Читать «Поклонение волхвов» онлайн - страница 14

Сухбат Афлатуни

«Не слышно шуму городского, в заневских башнях тишина», – донеслось откуда-то, с распаренных дворов, с мокрых полосатых будок, с запираемых лавок, от которых метлами гнали прочь воду.

Донеслось и угасло.

* * *

Он встретил ее, переходя мост.

В тот июнь Петербург изнемогал под тополиным пухом. Пух летел отовсюду, ложился рубашкой на воды, скатывался под ногами в фитюли, вроде тех, какими прочищают уши и носы орущим детям. Едва поднимался ветер, улицы начинали кашлять и тереть глаза. Николенька дышал в платок, шел на ощупь среди цилиндров и шляпок. Под ногами жили своей ненадежной жизнью доски моста, еще ниже – вода в оспинах солнечных пятен. Николенька чихал, прижимал планшет с рисунками, мост все не мог закончиться и мяукал рассохшейся древесиной.

Николенька уперся слезящимся взглядом в черную морду грифона. За мордой желтели два крыла. В пыльной пасти терялся один из тросов, поддерживавших стоптанный хребет моста.

Николенька чихнул – и увидел ее.

Она стояла в пестром, кричавшем своею убогостью платье. На щеках – мятые розы, губы – свежий порез, открытая рана.

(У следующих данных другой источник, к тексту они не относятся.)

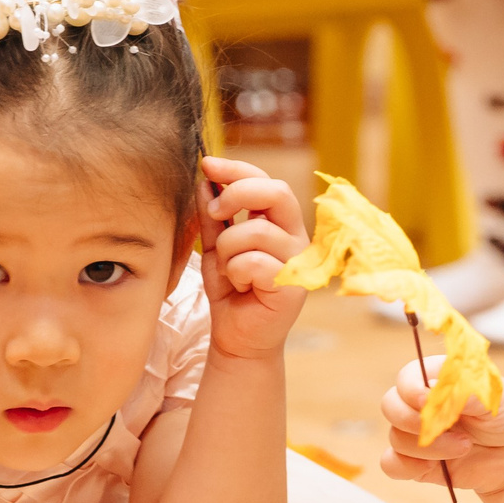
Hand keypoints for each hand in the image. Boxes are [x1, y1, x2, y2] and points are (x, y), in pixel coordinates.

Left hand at [198, 156, 307, 361]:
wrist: (237, 337)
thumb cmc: (231, 291)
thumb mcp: (215, 246)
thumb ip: (213, 215)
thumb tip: (204, 178)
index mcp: (280, 223)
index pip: (266, 181)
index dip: (237, 169)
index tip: (207, 165)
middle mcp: (296, 236)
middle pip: (275, 192)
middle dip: (236, 195)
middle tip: (214, 214)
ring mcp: (298, 261)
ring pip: (255, 231)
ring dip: (228, 251)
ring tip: (230, 271)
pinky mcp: (294, 286)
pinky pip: (254, 262)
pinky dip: (236, 273)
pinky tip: (241, 287)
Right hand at [380, 363, 503, 499]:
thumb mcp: (495, 398)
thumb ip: (464, 391)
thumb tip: (434, 389)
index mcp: (439, 378)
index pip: (407, 377)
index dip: (411, 389)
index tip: (426, 402)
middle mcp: (422, 404)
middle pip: (390, 405)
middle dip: (414, 421)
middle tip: (449, 429)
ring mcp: (418, 433)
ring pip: (395, 437)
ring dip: (428, 447)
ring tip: (465, 448)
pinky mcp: (417, 461)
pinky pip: (391, 464)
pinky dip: (407, 467)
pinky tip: (434, 468)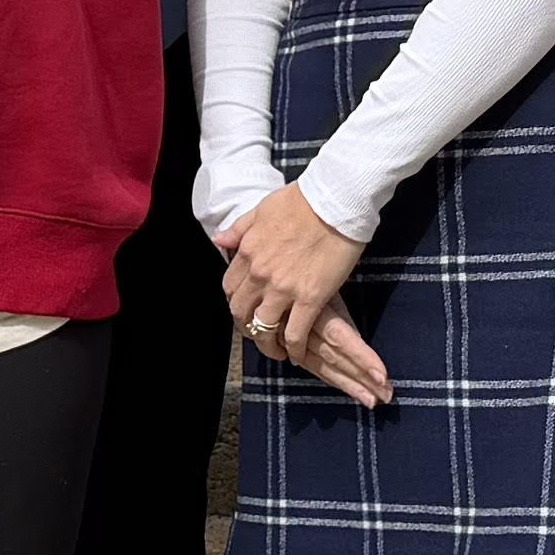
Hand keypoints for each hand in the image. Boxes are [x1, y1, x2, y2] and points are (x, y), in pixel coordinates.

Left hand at [215, 185, 391, 409]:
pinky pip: (295, 333)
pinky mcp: (310, 298)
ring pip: (264, 328)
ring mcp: (283, 289)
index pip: (230, 288)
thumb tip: (220, 241)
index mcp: (247, 251)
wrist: (335, 200)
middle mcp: (260, 274)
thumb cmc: (303, 199)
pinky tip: (298, 354)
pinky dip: (294, 348)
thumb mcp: (262, 209)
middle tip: (259, 333)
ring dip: (268, 344)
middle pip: (242, 312)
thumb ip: (239, 229)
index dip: (236, 302)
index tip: (247, 308)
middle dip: (247, 327)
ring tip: (277, 350)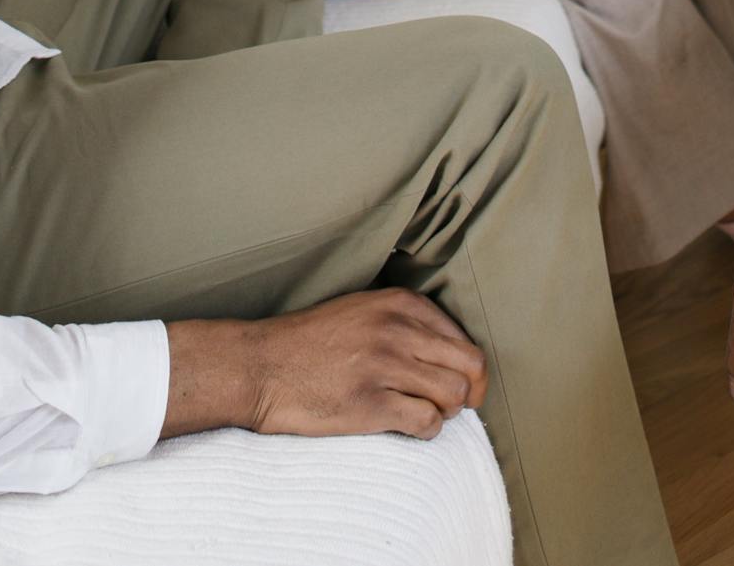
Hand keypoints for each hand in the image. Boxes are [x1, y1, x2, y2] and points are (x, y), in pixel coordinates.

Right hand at [163, 292, 487, 441]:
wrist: (263, 366)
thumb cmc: (312, 342)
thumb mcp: (362, 310)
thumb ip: (404, 322)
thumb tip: (449, 351)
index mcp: (399, 303)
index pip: (462, 338)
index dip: (467, 368)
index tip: (459, 384)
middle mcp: (398, 330)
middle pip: (469, 366)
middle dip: (470, 391)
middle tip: (456, 406)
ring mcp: (385, 366)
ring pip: (454, 395)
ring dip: (446, 411)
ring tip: (425, 412)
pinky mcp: (371, 404)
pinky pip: (427, 422)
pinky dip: (426, 430)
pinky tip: (408, 425)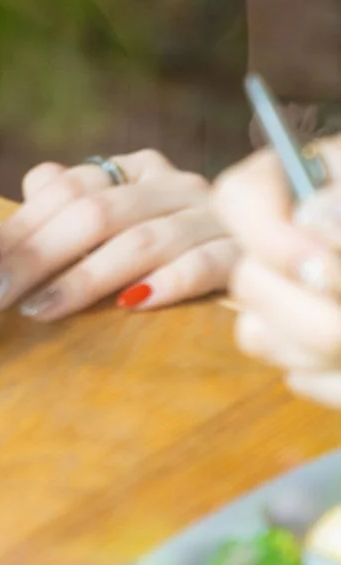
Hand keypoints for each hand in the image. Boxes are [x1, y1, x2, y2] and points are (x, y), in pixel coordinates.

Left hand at [0, 150, 234, 320]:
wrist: (271, 242)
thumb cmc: (170, 235)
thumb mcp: (118, 210)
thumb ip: (71, 199)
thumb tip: (35, 182)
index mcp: (134, 169)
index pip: (64, 190)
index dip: (16, 227)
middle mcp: (172, 185)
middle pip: (93, 214)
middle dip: (35, 257)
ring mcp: (210, 218)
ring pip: (139, 241)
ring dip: (84, 278)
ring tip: (41, 309)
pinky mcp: (242, 255)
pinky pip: (205, 266)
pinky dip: (167, 283)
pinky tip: (131, 304)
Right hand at [215, 140, 340, 407]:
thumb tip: (315, 216)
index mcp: (305, 186)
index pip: (239, 200)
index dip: (268, 236)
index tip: (324, 266)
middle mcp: (288, 244)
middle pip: (247, 280)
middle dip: (308, 312)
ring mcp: (296, 304)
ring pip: (260, 336)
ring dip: (322, 348)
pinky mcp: (314, 356)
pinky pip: (305, 379)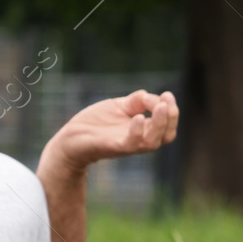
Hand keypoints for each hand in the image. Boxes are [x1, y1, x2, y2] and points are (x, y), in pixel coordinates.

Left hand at [45, 89, 178, 174]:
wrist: (71, 137)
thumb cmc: (96, 123)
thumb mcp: (119, 106)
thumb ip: (136, 101)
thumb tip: (151, 96)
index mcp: (143, 130)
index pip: (168, 126)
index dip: (172, 111)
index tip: (167, 94)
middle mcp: (139, 140)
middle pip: (167, 136)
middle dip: (171, 118)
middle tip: (165, 102)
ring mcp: (127, 145)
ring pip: (153, 142)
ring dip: (160, 124)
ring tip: (160, 107)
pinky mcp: (113, 147)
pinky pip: (131, 144)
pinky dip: (137, 131)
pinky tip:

Зрачки с золотой каплей – то ли природной, то ли отсвет грифоньих крыл. Пух летел, она ловила его и катала меж пальцев, словно пряла пряжу.

Николенька глянул на нее и еще раз чихнул.

С этого чиха и началось их знакомство. Высыпались из планшета рисунки и вознамерились лететь в канал, а девица принялась их ловить и возвращать рисовальщику. А рисовальщик, он же чихальщик, он же Николенька, преисполнился благодарности. И в носу вдруг полегчало, отчего бы не поговорить со спасительницей?

Но, завязав узелок невинной беседы, он уже не мог его распутать и шел, опутанный, вдоль канала. Волокнистый тополиный блуд осыпал их; Николенька останавливался и чихал, девица желала ему здоровья. Спрашивала позволения снять с волос и воротника его пушиночку и снимала, катая меж пальцев, словно пряжу, а он все больше в ней запутывался. Ибо прикосновения ее были сладки, и в зрачках ее горели золотые капли – то ли природные, то ли рожденные бликами на чешуе канала. И когда они пришли в ее темную квартиру, планшет с рисунками снова был уронен, и снова разлетелись рисунки, но поднимать их не стал никто.

А потом узелок распутался, и слова сами образовывались на языке. «Я грязная», – говорила она. «Ты чистая», – возражал он. «Нет, я грязная». Сказала: «Только не бей меня» – и посмотрела так, словно хотела, чтобы он ее ударил. «Ты чистый, – шептала она уже примирительно, почти сонно, – чистый…»

И он уснул, даже не уснул, а влился в ее сон, заразительный, забирающий в себя. В этом сне она шла по разбухшему от сочной весен ней грязи полю, и подол ее платья был облеплен землей, и сама юбка уже прониклась влагой и липла к ногам. «Вот видишь, до чего я грязная», – продолжала она прерванный засыпанием спор, указывая на облепленную земляной кашей юбку. И шла дальше по черному, в горбушках нестаявшего снега, полю. «Ты чистая», – пытался взять ее за руку Николенька и вырвать из влажных объятий земли. «Как тебя зовут?» – вдруг догадался спросить, пользуясь вседозволенностью сна. «Зачем тебе мое имя? – останавливается она и глядит темным, с золотистой изморозью, зрачком. – Оно странное, – шевеление облепленной юбки, черной оплывшей свечи, – ведь я родилась не здесь». Далеко-далеко отсюда, от холодных, стянутых в корсет гранита, питерских рек, от холодных церквей с младенцами, погружаемыми в серебряную воду. Там, на востоке, в степях, где прятались ее родители, где не было ничего вокруг, говорящего или пахнущего по-русски, и родилась она. И не было церкви, где окрестить ее, дочь страха, окунув в плачущую, всхлипывающую именами воду. Так они и жили втроем, передвигаясь по степи, он, она и дочь их, пока не увидели вдали церковь и не поняли, что вернулись на родину, то есть к месту смерти. Здесь, чтобы обмануть смерть, они разделились, и каждый пошел своей дорогой, не оглядываясь, по исходящему темным невестинским соком полю.